**Problem**
Transcribe exactly the lines from the first line of the records through the line containing "Читать подробнее", and leave out every picture.

Data for processing Start Marker

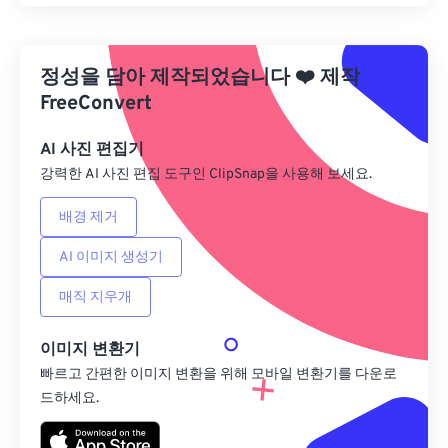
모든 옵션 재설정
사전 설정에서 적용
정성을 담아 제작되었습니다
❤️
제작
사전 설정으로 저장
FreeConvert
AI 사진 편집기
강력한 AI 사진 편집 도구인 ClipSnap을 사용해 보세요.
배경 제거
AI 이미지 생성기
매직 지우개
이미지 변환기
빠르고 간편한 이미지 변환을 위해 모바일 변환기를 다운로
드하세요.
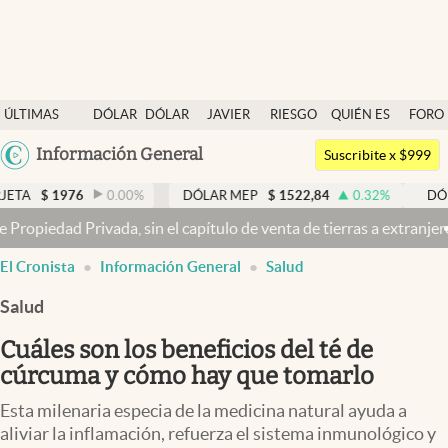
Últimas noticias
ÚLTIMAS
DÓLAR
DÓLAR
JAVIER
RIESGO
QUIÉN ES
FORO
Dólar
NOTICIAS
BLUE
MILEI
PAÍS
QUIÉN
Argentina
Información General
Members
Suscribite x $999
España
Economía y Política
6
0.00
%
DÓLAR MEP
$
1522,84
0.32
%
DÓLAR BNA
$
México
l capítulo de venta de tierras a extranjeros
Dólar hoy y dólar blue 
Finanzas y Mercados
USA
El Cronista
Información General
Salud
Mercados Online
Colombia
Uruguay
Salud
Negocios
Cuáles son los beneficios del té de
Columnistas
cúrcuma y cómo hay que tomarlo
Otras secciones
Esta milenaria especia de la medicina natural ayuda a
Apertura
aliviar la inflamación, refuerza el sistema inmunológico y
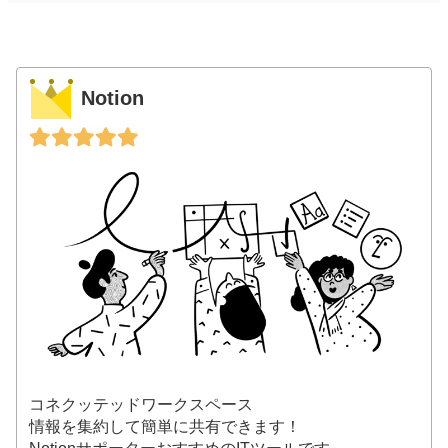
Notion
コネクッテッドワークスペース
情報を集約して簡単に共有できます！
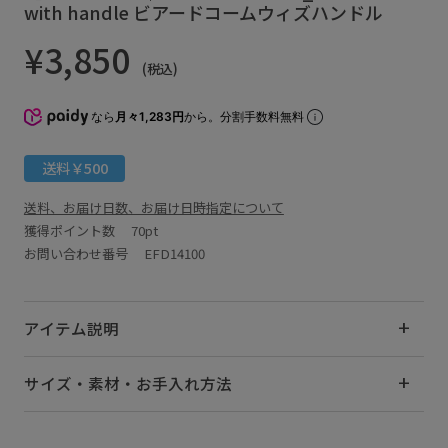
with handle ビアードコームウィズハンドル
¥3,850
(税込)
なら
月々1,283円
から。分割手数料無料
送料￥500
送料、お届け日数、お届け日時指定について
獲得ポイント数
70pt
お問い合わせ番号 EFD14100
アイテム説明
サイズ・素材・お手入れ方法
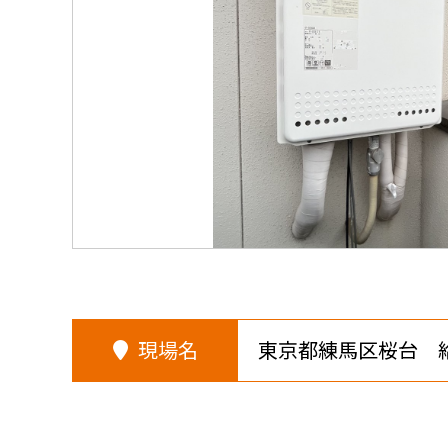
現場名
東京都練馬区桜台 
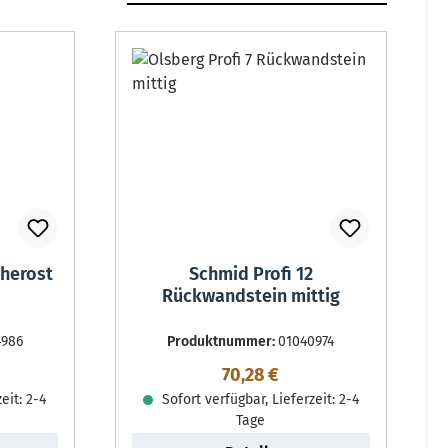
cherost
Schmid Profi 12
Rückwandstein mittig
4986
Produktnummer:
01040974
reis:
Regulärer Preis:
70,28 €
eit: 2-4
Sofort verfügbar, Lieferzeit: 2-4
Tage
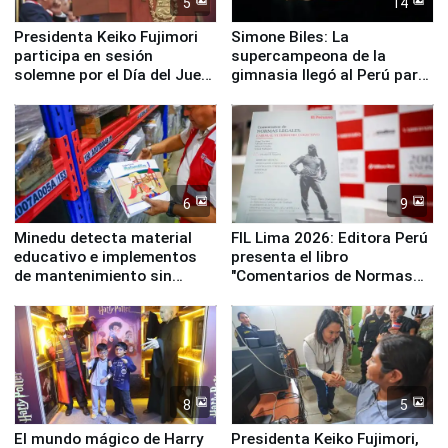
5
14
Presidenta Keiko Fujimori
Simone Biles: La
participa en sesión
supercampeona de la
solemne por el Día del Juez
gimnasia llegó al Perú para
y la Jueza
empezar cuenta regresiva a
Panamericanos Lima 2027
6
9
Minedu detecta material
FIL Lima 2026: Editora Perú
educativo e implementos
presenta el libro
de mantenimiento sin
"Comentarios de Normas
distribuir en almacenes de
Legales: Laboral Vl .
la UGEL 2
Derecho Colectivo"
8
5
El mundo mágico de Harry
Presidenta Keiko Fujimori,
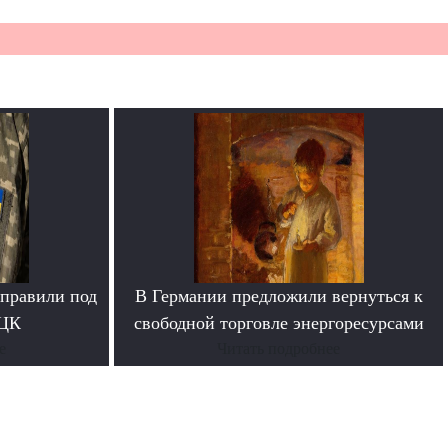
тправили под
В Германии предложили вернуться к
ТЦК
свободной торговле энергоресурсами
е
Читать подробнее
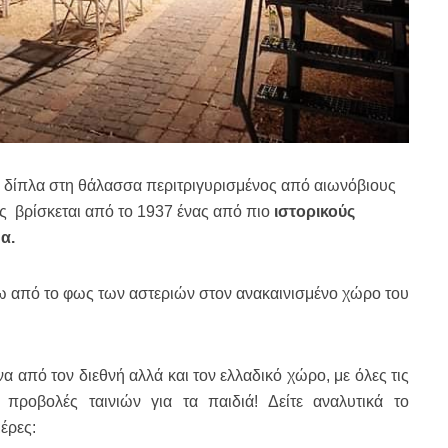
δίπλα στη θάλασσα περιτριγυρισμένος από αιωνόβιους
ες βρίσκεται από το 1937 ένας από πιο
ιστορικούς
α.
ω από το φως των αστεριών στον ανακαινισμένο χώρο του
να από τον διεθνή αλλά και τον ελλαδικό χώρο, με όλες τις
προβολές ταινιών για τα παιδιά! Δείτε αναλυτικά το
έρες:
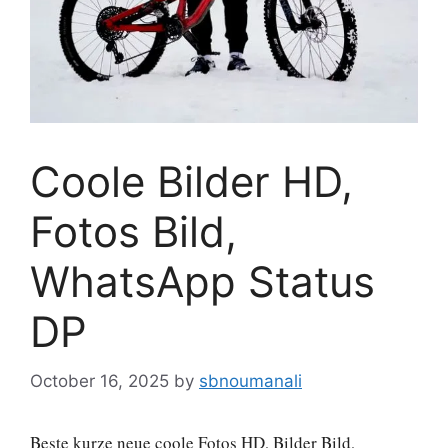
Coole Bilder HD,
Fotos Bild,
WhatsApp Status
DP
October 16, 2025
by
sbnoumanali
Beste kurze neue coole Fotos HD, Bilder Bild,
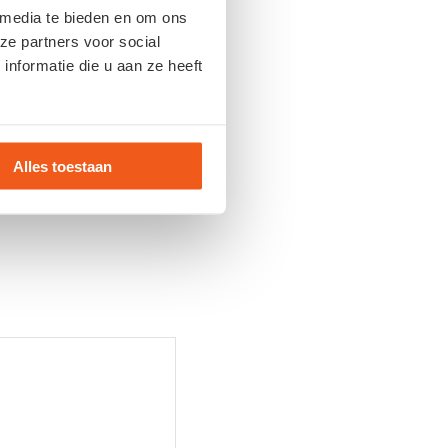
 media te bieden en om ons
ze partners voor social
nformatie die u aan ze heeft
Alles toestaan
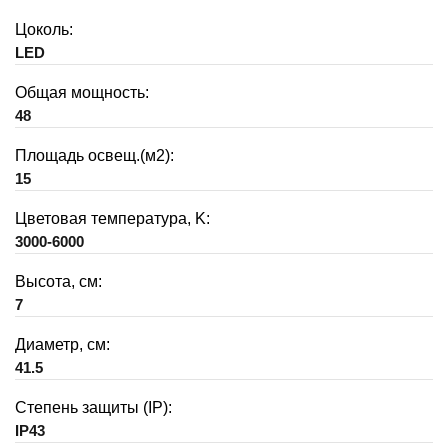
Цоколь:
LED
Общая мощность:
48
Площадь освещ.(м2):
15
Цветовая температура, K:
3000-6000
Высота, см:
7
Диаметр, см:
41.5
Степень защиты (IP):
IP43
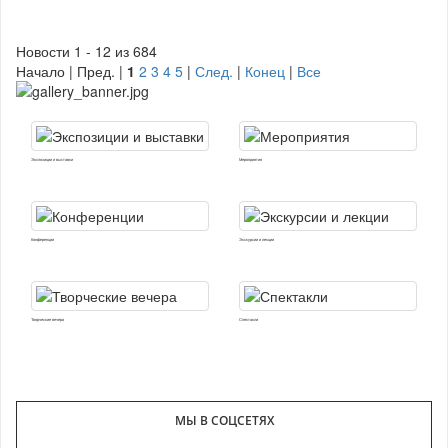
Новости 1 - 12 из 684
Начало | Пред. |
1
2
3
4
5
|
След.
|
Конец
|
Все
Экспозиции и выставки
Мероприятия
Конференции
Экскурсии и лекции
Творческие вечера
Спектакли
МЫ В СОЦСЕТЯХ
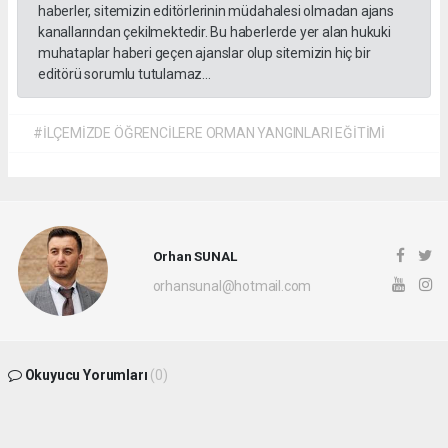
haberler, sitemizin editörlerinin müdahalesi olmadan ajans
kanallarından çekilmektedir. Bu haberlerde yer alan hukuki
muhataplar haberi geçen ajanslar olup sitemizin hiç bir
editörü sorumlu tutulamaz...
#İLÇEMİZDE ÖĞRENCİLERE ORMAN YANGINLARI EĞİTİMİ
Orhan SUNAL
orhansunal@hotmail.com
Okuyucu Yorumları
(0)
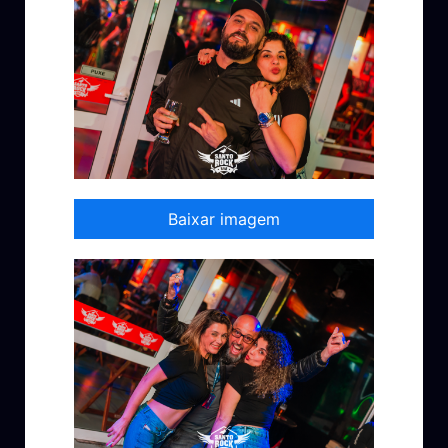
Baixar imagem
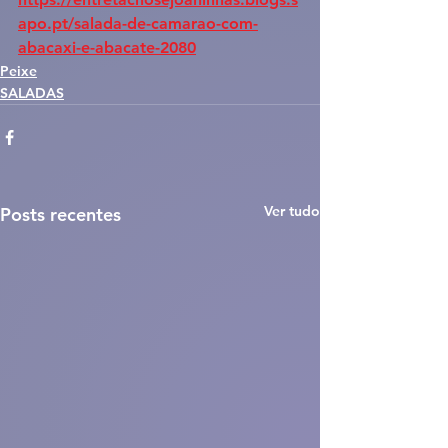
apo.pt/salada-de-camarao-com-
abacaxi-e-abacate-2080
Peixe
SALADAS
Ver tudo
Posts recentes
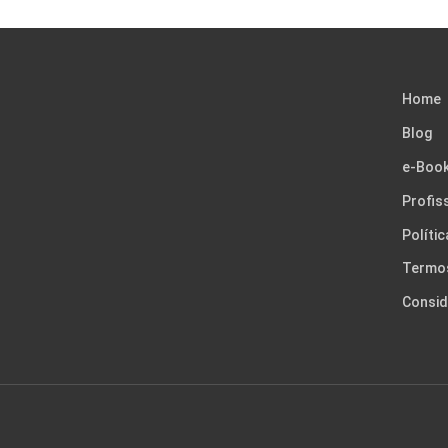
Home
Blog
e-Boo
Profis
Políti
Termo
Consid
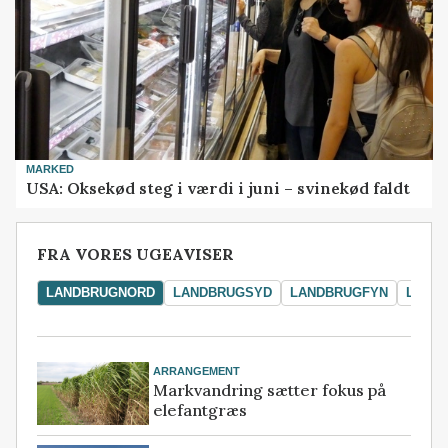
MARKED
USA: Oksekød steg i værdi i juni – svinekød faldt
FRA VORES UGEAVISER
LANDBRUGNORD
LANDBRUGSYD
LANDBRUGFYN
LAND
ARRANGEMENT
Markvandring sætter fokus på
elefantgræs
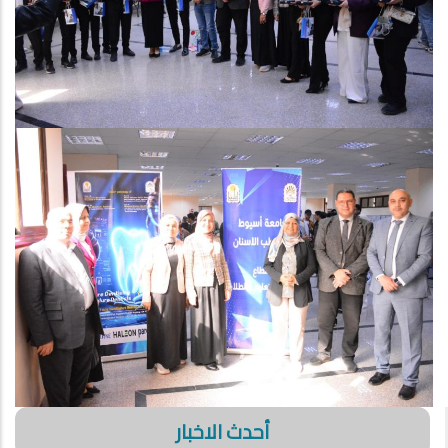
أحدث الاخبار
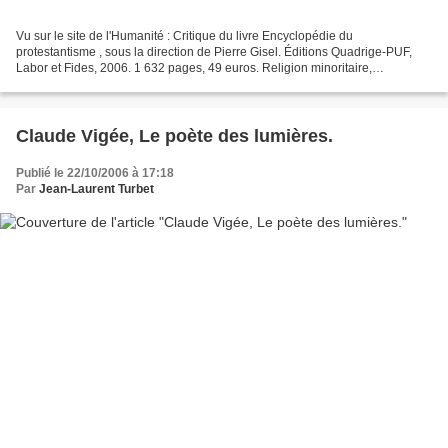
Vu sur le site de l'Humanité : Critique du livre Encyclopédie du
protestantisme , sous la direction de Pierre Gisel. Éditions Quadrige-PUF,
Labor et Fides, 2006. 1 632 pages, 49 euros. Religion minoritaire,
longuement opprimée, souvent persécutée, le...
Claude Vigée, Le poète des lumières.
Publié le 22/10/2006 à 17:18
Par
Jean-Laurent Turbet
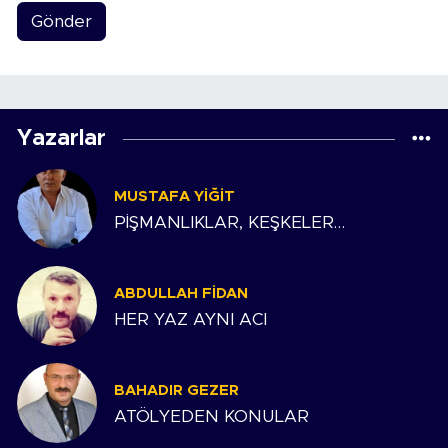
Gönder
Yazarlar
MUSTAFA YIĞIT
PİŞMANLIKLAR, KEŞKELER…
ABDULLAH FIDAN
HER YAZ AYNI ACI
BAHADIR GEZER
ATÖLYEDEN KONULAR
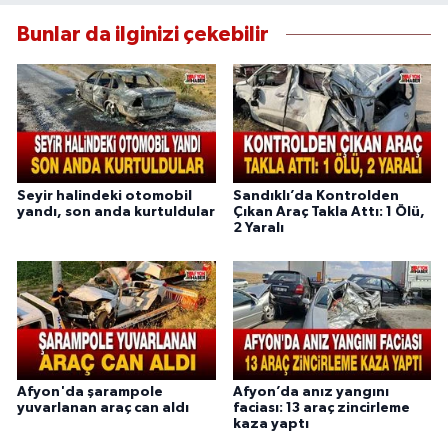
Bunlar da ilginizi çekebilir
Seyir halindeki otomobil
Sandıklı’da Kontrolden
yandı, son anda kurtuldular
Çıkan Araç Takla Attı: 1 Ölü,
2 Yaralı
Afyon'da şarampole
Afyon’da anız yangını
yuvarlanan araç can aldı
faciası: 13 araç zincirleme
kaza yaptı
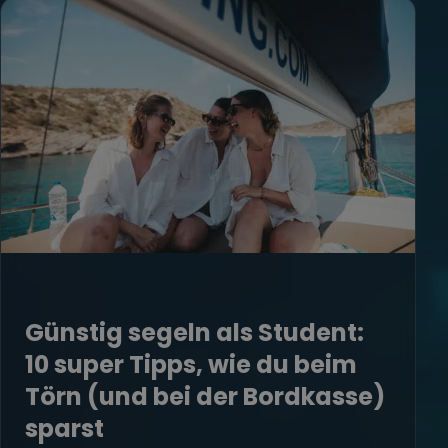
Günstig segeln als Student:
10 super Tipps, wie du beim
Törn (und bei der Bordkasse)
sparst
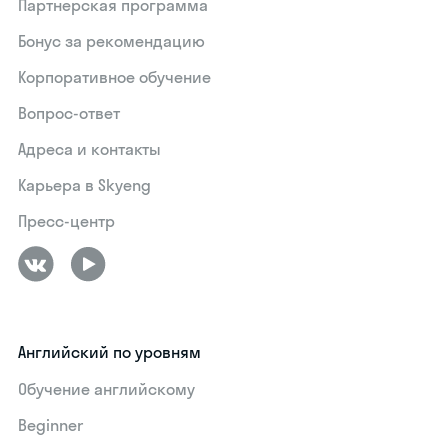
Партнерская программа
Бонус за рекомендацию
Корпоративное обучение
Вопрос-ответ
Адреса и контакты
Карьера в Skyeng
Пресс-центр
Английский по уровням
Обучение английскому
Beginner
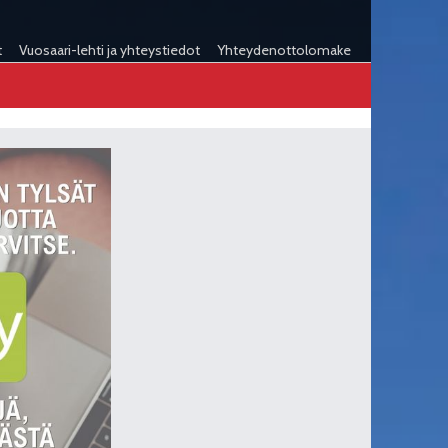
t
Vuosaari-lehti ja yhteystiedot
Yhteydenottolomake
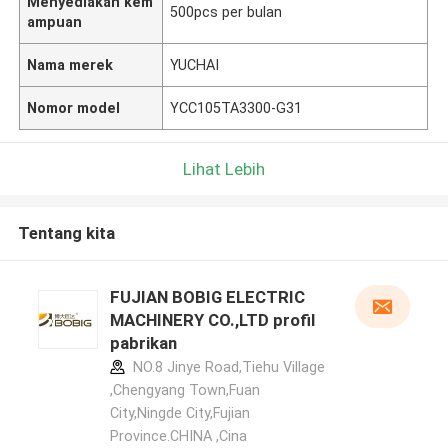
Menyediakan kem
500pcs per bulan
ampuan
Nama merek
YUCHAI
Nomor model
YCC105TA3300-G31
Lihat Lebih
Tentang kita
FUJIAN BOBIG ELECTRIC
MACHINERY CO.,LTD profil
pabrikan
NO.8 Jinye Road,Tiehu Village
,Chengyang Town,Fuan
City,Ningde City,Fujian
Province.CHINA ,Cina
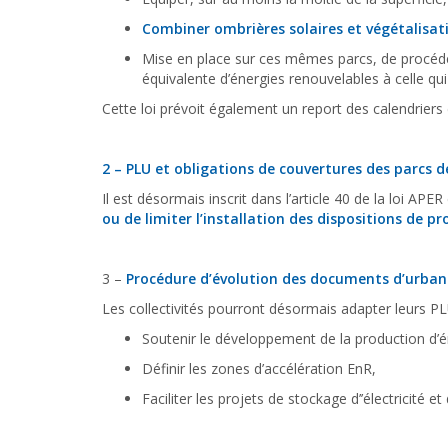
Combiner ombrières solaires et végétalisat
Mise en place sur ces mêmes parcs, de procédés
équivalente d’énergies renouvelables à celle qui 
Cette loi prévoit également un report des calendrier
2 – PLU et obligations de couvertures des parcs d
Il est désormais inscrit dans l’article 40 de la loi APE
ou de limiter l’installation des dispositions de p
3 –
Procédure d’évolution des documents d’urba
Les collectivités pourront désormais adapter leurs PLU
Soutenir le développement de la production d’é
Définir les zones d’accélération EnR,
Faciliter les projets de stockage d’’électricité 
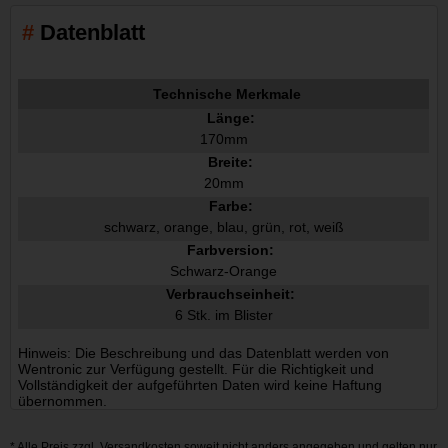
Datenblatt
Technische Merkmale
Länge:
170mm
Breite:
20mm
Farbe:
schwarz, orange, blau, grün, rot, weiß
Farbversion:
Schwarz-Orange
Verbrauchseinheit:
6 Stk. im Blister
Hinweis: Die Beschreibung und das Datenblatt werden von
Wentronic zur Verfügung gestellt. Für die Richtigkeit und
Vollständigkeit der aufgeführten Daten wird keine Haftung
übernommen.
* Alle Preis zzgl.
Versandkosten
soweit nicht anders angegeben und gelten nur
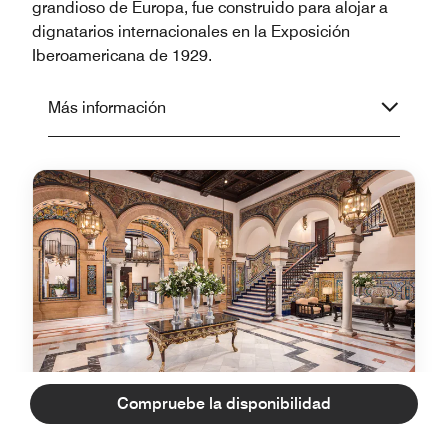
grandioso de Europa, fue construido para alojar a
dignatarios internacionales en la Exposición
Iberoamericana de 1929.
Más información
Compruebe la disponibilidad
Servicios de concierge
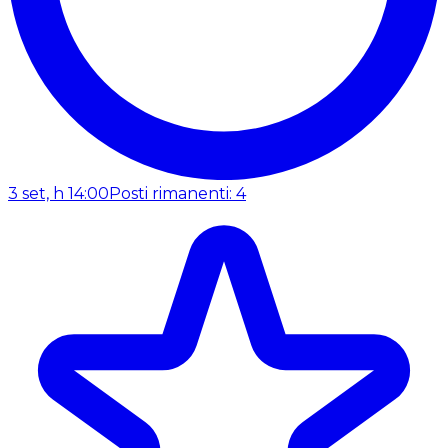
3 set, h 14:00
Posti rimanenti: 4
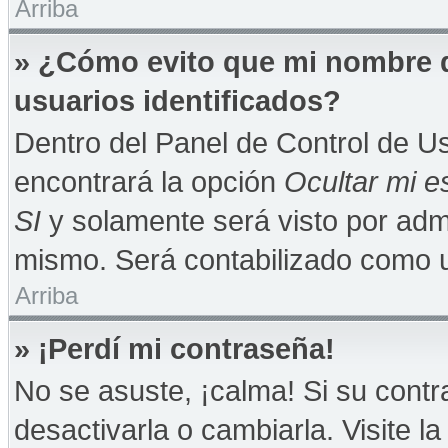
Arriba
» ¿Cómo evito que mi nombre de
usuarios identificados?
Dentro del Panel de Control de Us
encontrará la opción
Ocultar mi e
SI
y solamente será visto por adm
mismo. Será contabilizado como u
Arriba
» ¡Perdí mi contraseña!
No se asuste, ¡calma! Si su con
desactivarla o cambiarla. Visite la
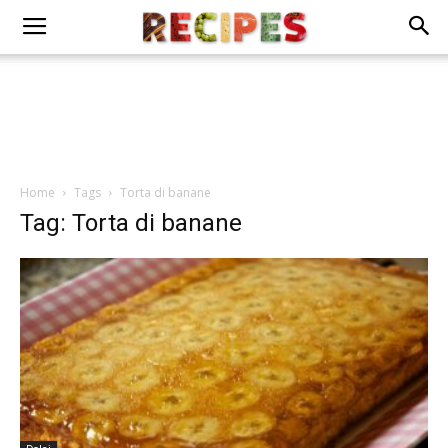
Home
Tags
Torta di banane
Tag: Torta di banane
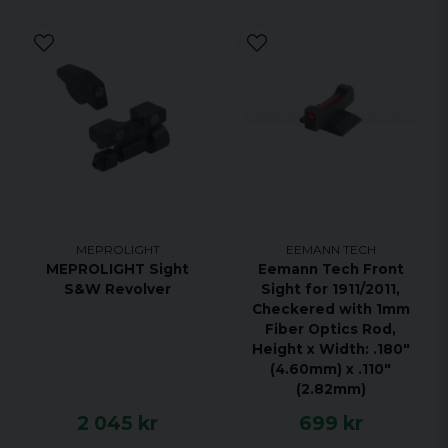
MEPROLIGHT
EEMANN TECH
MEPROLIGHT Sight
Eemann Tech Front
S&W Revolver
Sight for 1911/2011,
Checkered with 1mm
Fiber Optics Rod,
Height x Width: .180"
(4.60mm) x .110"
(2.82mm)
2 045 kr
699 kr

Data for processing End Marker

**Expected answer**
모든 옵션 재설정
사전 설정에서 적용
정성을 담아 제작되었습니다
❤️
제작
사전 설정으로 저장
FreeConvert
AI 사진 편집기
강력한 AI 사진 편집 도구인 ClipSnap을 사용해 보세요.
배경 제거
AI 이미지 생성기
매직 지우개
이미지 변환기
빠르고 간편한 이미지 변환을 위해 모바일 변환기를 다운로
드하세요.
Últimas noticias
ÚLTIMAS
DÓLAR
DÓLAR
JAVIER
RIESGO
QUIÉN ES
FORO
Dólar
NOTICIAS
BLUE
MILEI
PAÍS
QUIÉN
Argentina
Información General
Members
Suscribite x $999
España
Economía y Política
6
0.00
%
DÓLAR MEP
$
1522,84
0.32
%
DÓLAR BNA
$
México
l capítulo de venta de tierras a extranjeros
Dólar hoy y dólar blue 
Finanzas y Mercados
USA
El Cronista
Información General
Salud
Mercados Online
Colombia
Uruguay
Salud
Negocios
Cuáles son los beneficios del té de
Columnistas
cúrcuma y cómo hay que tomarlo
Otras secciones
Esta milenaria especia de la medicina natural ayuda a
Apertura
aliviar la inflamación, refuerza el sistema inmunológico y
Notion
コネクッテッドワークスペース
情報を集約して簡単に共有できます！
with handle ビアードコームウィズハンドル
¥3,850
(税込)
なら
月々1,283円
から。分割手数料無料
送料￥500
送料、お届け日数、お届け日時指定について
獲得ポイント数
70pt
お問い合わせ番号 EFD14100
アイテム説明
サイズ・素材・お手入れ方法
現場名
東京都練馬区桜台 
cherost
Schmid Profi 12
Rückwandstein mittig
4986
Produktnummer:
01040974
reis:
Regulärer Preis:
70,28 €
eit: 2-4
Sofort verfügbar, Lieferzeit: 2-4
Tage
5
14
Presidenta Keiko Fujimori
Simone Biles: La
participa en sesión
supercampeona de la
solemne por el Día del Juez
gimnasia llegó al Perú para
y la Jueza
empezar cuenta regresiva a
Panamericanos Lima 2027
6
9
Minedu detecta material
FIL Lima 2026: Editora Perú
educativo e implementos
presenta el libro
de mantenimiento sin
"Comentarios de Normas
distribuir en almacenes de
Legales: Laboral Vl .
la UGEL 2
Derecho Colectivo"
8
5
El mundo mágico de Harry
Presidenta Keiko Fujimori,
тправили под
В Германии предложили вернуться к
ТЦК
свободной торговле энергоресурсами
е
Читать подробнее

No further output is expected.